# Profibus als Ringleitung möglich?



## plc_tippser (19 Mai 2005)

Hallo,

ist es möglich, den Profibus als Ring auszulegen?

Gibt es da Unterschiede zwischen Kupfer und LWL?

pt


----------



## benvontschirnhaus (19 Mai 2005)

Mit Kupferleitungen ist es nicht moeglich.
Mit LWL kann man Ringstrukturen aufbauen...


----------



## plc_tippser (20 Mai 2005)

Dacht ich mir. Und in der Ausschreibung steht Ringleitung, aber nichts von LWL.

pt


----------



## RMA (20 Mai 2005)

Aus Interesse, wie macht man das mit LWL, Profibus zum Ring machen? Einfach erste und letzte OBT zusammen binden oder muss man was besonderes tun. Funktioniert das automatisch als Ring?


----------



## plc_tippser (23 Mai 2005)

Ich habe es einmal mit Phoenix Kupfer--LWL Adaptern gehabt. Das Phoenixkästchen hat die Verwaltung übernommen und auch eine Meldung ausgegeben, wenn eine Richtung defekt war.

== == ==

→ Zu erledigen: Stimmen diese Aussagen mit dem Forenthread zur Profibus-Ringleitung überein: (a) Mit Kupferleitungen lässt sich kein Profibus-Ring aufbauen, (b) die Ausschreibung verlangt ausdrücklich LWL, (c) das Phoenixkästchen gab eine Meldung aus, wenn eine Richtung defekt war? Beantworte jede Aussage mit Ja oder Nein und zitiere wörtlich die entscheidenden Worte.

== == ==

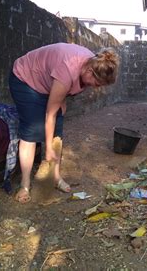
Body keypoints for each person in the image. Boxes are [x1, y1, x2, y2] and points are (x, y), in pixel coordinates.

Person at [9, 43, 119, 203]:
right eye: (97, 84)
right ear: (90, 71)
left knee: (57, 131)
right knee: (31, 130)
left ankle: (55, 177)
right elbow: (50, 114)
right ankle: (24, 184)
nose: (95, 88)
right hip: (26, 80)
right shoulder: (67, 70)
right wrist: (47, 149)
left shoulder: (93, 62)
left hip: (48, 83)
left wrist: (63, 100)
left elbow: (61, 95)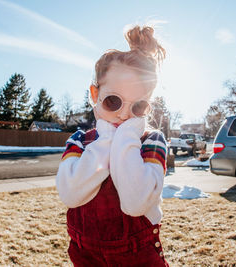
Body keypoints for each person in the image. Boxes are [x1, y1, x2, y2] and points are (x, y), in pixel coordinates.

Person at [56, 24, 169, 267]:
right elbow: (71, 194)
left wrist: (125, 136)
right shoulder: (79, 140)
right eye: (113, 101)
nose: (125, 115)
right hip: (86, 256)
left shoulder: (151, 140)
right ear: (95, 95)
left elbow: (135, 202)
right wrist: (107, 138)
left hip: (139, 257)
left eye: (138, 107)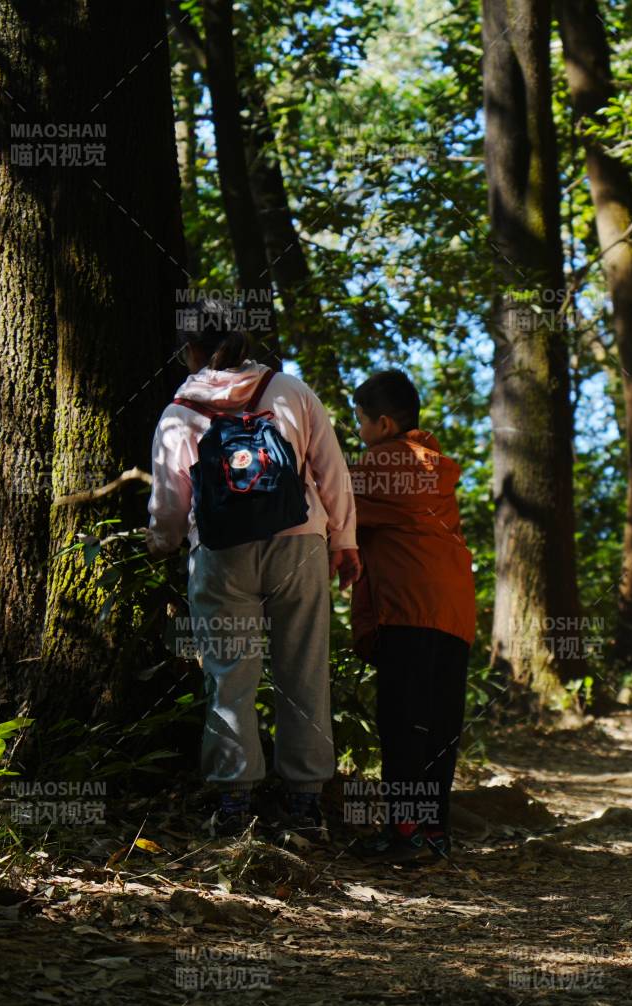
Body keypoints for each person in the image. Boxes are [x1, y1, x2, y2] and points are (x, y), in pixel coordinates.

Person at [146, 299, 361, 844]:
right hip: (299, 545)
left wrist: (164, 544)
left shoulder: (178, 411)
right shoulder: (290, 391)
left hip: (220, 556)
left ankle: (235, 807)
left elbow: (170, 505)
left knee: (229, 678)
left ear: (189, 348)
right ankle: (305, 808)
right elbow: (332, 472)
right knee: (303, 674)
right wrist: (345, 539)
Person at [343, 369, 476, 864]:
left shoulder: (382, 462)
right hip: (455, 612)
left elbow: (333, 505)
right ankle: (434, 833)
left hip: (409, 608)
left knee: (402, 724)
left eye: (359, 421)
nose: (358, 433)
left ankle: (404, 835)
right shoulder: (435, 467)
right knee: (439, 727)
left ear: (381, 422)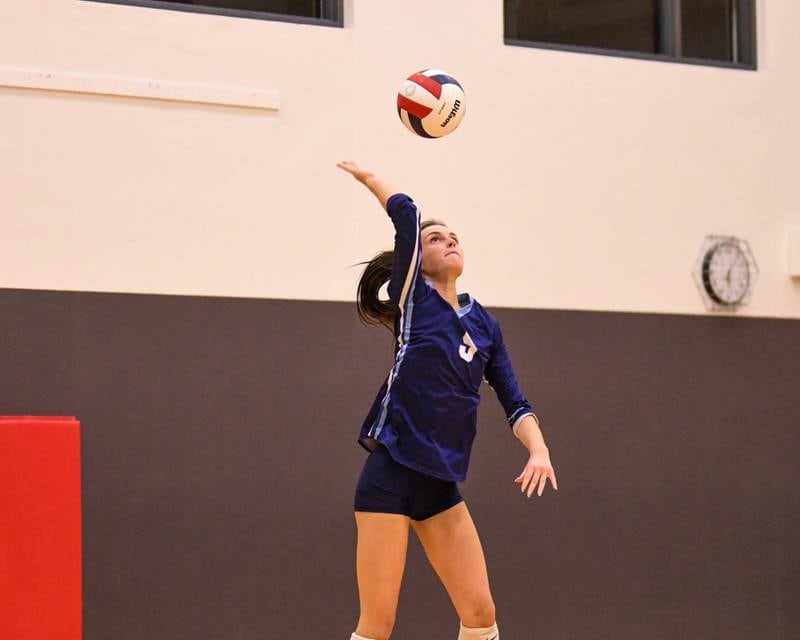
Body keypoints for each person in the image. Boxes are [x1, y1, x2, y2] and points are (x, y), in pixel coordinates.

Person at [336, 160, 558, 640]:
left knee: (480, 615)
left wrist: (538, 450)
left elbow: (515, 401)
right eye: (436, 238)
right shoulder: (413, 298)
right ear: (419, 255)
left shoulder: (485, 325)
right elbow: (407, 213)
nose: (449, 240)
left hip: (439, 485)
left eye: (454, 236)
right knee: (377, 626)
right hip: (390, 475)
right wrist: (371, 179)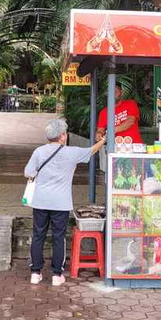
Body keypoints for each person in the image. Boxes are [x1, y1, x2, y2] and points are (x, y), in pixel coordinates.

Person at [25, 119, 106, 286]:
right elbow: (91, 151)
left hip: (40, 201)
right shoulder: (71, 152)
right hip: (60, 203)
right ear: (62, 136)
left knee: (38, 235)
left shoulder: (39, 152)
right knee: (58, 237)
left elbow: (28, 173)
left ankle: (35, 273)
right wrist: (104, 140)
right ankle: (56, 275)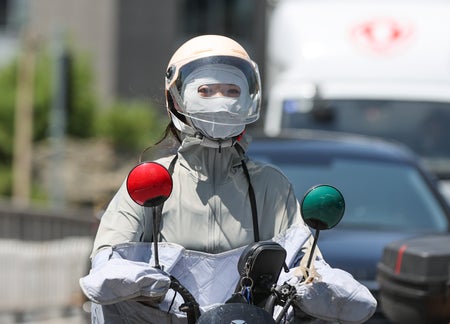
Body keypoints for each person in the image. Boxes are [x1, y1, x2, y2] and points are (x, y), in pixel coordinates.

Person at [80, 35, 377, 323]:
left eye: (232, 91)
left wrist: (316, 281)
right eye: (206, 91)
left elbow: (305, 260)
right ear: (178, 99)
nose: (221, 101)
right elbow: (108, 255)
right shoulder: (150, 180)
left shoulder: (272, 186)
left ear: (249, 99)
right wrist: (131, 278)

== == ==

→ Lösung der Aufgabe:
(a) Ja: „Mit Kupferleitungen ist es nicht moeglich.“
(b) Nein: „Und in der Ausschreibung steht Ringleitung, aber nichts von LWL.“
(c) Ja: „auch eine Meldung ausgegeben, wenn eine Richtung defekt war.“